Give a monkey enough darts and they'll beat the market. So says a draft article by Research Affiliates highlighting the simulated results of 100 monkeys throwing darts at the stock pages in a newspaper. The average monkey outperformed the index by an average of 1.7 percent per year since 1964. That's a lot of bananas!
What is all this monkey business? It started in 1973 when Princeton University professor Burton Malkiel claimed in his bestselling book, A Random Walk Down Wall Street, that "A blindfolded monkey throwing darts at a newspaper's financial pages could select a portfolio that would do just as well as one carefully selected by experts."
Source.This phenomenon, about random dart throwers, can beat financial analyst already tested multiple times:
To test their idea, the writers threw darts at a stock list in the newspaper. From those random hits they built a portfolio to stack up against highflying financial elites.
Those elites meet at the Sohn Investment Conference, held each May in New York. The attendees are full-time active investors, people who spend 365 days and nights a year thinking hard about what investments to own and why.
So how did the dart-throwing journalists do this year? "The results were brutal," recounts Spencer Jakab of the Journal.

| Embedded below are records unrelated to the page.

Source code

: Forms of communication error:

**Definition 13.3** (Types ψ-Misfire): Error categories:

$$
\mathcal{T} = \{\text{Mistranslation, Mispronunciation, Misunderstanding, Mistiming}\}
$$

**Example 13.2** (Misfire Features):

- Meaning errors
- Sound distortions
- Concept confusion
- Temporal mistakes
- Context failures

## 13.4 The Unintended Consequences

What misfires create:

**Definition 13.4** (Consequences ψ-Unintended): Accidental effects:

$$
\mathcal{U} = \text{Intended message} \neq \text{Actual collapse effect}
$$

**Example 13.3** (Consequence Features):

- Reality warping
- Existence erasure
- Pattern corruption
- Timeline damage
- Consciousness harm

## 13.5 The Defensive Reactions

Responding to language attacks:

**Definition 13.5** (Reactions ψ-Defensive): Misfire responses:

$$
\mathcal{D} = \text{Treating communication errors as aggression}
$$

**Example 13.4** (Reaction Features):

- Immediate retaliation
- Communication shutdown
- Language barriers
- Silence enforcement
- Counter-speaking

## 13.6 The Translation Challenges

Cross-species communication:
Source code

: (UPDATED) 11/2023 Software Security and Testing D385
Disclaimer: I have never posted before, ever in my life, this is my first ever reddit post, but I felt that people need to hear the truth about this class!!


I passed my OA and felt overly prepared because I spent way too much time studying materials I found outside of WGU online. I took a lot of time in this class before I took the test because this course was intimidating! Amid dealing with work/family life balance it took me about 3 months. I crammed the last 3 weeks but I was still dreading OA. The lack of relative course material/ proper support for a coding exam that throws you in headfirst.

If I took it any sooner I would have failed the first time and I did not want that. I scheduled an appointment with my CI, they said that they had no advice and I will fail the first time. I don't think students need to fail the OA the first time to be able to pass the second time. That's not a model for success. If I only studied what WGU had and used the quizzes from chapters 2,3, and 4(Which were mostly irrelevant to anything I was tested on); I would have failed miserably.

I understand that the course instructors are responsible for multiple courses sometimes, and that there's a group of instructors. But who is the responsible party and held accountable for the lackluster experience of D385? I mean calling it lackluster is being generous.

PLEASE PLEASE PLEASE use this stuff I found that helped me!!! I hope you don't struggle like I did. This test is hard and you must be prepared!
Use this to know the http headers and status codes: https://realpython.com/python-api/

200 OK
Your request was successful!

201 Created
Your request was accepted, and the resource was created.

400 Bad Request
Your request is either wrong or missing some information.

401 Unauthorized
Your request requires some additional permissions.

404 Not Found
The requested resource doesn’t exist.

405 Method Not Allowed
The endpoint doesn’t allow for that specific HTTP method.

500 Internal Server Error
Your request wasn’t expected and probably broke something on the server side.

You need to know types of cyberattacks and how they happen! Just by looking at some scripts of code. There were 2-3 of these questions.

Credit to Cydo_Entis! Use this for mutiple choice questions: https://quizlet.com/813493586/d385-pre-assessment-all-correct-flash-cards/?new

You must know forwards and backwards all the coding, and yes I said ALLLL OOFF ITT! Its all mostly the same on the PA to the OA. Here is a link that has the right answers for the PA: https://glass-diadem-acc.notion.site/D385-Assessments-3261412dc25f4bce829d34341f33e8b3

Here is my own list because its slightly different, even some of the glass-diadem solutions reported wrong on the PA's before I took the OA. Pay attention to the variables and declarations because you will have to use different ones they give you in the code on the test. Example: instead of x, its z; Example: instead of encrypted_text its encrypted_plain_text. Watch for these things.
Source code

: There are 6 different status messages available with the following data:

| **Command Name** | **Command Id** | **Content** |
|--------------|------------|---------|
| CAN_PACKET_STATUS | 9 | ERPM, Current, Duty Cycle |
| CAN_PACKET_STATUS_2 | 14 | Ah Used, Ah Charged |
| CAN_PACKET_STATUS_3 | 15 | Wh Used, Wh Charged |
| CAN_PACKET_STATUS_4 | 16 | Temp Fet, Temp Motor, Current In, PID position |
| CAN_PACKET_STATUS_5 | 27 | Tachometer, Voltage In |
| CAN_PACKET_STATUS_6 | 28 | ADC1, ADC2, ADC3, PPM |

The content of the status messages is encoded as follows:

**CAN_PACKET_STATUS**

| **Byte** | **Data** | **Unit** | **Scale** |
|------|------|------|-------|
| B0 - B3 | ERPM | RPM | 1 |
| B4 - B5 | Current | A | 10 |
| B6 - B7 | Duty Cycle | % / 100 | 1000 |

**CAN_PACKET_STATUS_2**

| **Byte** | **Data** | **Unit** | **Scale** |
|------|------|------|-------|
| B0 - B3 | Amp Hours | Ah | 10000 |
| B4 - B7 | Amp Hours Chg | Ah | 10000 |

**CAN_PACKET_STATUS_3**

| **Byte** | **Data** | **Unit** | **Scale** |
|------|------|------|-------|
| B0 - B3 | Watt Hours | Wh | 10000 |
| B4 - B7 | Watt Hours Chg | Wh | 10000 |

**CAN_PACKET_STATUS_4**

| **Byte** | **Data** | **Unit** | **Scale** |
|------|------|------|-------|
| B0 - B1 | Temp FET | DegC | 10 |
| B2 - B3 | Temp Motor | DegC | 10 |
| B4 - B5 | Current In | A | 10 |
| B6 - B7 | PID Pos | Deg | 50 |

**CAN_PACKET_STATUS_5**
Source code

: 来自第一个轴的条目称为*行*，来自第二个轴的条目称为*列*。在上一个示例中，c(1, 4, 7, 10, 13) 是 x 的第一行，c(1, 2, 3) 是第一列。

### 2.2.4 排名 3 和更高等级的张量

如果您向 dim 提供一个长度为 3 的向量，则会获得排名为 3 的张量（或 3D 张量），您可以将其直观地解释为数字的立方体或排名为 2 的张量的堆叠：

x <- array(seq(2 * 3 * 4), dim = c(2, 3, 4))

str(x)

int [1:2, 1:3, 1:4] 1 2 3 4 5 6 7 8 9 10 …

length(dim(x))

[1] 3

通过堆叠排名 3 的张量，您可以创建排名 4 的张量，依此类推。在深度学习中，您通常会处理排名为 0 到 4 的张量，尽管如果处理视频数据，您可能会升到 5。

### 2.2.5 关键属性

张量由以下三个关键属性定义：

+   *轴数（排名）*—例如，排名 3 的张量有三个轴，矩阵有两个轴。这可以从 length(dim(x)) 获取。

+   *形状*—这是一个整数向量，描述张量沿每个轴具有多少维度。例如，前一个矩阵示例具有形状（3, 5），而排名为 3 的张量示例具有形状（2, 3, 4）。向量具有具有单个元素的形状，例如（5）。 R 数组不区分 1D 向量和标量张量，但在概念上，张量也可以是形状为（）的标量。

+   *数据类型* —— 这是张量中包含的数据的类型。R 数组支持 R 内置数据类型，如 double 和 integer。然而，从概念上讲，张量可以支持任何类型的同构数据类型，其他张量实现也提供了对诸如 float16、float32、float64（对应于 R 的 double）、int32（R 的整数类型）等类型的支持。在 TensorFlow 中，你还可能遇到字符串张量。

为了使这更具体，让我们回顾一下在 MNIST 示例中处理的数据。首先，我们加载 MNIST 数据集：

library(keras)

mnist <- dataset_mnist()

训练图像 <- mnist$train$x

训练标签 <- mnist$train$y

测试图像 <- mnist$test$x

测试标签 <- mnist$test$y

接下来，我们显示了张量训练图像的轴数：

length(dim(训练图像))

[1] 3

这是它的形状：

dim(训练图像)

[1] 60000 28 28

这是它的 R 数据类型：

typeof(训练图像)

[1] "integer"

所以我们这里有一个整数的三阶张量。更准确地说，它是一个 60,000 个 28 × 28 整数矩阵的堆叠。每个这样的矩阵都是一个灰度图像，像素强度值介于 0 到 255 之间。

The random writer picks beat the pros by 27 percentage points in the year through April 22. "Only 3 of 12 of the Sohn picks even outperformed the S&P 500 SPX, +1.00%," Jakab said.
Source.Why does this thing happen? Well, there is a theory called "Random Walk Theory."
Random walk theory suggests that changes in stock prices have the same distribution and are independent of each other. Therefore, it assumes the past movement or trend of a stock price or market cannot be used to predict its future movement. In short, random walk theory proclaims that stocks take a random and unpredictable path that makes all methods of predicting stock prices futile in the long run.
Source.Okay, the above examples are for stocks, but it should be somewhat applicable to the cryptocurrency market.
What do you think?Bonus, notable argument by a skeptic:
but these data can help us make better predictions.
Predictions backed up by relevant data are way better than predictions without any basis. hmmmm
The person there said how: No One can predict what is going to happen to the stocks , literally no one. (Therefore all these predictions were a sham)
I do understand that there are certain factors that can change the way price changes like:
Etc...
These numerous news can help us predict the bitcoin movement to an extent because its obvious , therefore i do believe that we can do that to an extent for sure . But predicting it point to point takes a lot of time and effort ( even luck) therefore is dissolute for longer term.